Petrochemical Leaders Face Sharp Declines, Says Riyad Capital
Other major Saudi petrochemical firms are also set to report weaker results:
- Yanbu National Petrochemical Company (Yansab) is expected to see a 94% drop in net profit, down to SAR 6 million.
- Saudi International Petrochemical Company (Sipchem) could post SAR 34 million in profit, marking an 81% decline from last year’s SAR 182 million.
- On a positive note, SABIC Agri-Nutrients Company is forecast to grow net profit by 4% year-on-year, reaching SAR 877 million.
While revenue is expected to grow by 7% across companies under coverage, overall profits may drop 54% year-on-year. Riyad Capital attributes this to uneven margin recovery and ongoing pricing pressure across many product lines.
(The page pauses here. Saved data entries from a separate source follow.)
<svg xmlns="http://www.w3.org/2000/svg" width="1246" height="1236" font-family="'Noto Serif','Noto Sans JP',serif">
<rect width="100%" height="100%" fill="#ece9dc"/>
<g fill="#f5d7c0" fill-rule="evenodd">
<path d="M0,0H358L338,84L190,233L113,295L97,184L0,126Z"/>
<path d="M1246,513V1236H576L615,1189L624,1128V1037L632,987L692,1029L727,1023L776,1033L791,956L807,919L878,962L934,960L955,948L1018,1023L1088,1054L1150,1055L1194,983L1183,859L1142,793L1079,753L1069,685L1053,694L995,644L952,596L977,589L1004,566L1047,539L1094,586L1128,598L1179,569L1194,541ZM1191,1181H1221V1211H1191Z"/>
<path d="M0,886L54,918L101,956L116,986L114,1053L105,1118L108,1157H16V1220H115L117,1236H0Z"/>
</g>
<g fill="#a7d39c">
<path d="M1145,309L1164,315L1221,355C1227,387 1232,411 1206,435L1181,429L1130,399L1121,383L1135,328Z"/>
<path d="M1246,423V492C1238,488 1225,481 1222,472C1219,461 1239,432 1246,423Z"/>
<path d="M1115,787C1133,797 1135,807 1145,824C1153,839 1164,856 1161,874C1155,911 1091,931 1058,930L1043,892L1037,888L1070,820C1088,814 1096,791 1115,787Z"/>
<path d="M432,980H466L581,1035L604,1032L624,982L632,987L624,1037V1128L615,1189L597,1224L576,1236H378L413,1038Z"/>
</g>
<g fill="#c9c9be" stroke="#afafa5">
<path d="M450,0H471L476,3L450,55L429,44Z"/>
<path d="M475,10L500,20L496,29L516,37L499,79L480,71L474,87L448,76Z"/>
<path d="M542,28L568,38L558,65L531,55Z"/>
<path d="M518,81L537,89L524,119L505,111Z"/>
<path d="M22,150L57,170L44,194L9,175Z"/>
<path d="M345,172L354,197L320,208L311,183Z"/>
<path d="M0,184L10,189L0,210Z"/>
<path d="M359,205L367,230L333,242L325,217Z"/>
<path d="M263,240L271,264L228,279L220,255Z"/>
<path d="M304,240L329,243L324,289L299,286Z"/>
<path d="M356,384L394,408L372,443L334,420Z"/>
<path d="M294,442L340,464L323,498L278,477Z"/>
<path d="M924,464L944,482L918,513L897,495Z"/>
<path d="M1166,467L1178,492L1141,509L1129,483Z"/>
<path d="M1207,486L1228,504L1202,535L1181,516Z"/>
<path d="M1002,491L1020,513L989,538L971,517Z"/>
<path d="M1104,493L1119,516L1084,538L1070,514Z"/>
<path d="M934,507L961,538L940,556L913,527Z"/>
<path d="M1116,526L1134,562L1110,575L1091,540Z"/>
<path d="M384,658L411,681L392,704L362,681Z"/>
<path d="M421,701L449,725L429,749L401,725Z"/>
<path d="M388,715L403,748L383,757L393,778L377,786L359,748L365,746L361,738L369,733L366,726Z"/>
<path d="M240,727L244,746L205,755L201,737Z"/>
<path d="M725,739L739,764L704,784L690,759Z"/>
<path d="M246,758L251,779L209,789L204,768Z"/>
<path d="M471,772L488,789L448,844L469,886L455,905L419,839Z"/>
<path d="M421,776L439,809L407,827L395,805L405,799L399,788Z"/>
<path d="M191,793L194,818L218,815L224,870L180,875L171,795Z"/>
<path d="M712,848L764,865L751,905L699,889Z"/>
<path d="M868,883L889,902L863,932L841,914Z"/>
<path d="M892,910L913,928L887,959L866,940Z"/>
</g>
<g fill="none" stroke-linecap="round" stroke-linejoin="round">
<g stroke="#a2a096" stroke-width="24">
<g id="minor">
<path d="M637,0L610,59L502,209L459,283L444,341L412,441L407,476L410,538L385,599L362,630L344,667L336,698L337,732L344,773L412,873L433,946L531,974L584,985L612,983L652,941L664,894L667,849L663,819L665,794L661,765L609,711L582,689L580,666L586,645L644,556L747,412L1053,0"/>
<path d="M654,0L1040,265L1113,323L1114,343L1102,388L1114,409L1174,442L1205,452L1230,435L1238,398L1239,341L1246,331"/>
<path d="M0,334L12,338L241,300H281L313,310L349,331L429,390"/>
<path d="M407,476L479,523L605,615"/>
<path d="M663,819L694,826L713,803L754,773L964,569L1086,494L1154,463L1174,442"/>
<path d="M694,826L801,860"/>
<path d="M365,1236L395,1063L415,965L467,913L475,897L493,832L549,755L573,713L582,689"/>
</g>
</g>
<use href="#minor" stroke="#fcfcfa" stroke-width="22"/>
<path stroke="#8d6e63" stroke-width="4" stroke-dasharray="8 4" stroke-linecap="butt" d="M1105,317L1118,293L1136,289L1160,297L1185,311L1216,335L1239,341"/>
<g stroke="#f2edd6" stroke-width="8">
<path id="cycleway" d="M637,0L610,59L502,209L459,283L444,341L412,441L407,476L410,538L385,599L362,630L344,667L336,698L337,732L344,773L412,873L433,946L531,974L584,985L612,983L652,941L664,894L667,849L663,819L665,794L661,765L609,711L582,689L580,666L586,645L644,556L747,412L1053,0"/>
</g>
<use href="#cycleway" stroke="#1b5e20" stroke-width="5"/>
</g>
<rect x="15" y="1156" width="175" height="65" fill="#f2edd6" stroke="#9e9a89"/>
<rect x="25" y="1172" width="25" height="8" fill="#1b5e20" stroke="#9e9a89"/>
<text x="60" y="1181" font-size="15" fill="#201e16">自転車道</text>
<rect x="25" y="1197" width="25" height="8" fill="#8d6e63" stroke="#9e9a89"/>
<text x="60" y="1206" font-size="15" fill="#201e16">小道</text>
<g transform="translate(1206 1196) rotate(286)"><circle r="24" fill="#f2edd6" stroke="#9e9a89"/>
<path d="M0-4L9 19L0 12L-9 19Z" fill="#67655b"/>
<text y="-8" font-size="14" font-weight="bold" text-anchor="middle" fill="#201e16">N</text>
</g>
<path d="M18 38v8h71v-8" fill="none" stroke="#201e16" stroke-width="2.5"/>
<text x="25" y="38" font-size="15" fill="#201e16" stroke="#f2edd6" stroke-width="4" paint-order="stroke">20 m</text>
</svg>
Fertiliser Segment Shows Strength Despite Industry Headwinds
Despite widespread profit declines, fertiliser producers appear more resilient. Riyad Capital expects higher sales and better margins in this segment. Disruptions in global urea supply and seasonal demand are helping drive growth.
“We maintain a cautious-to-negative outlook for most products,” the report noted. “Rising Chinese capacity and global under-utilisation remain key concerns. Still, recent U.S. trade policies might give Saudi exporters a chance to fill supply gaps left by American firms.”
Although the broader petrochemical industry is under pressure, Saudi fertiliser producers are well-positioned to benefit from shifting trade dynamics and ongoing demand for essential nutrients.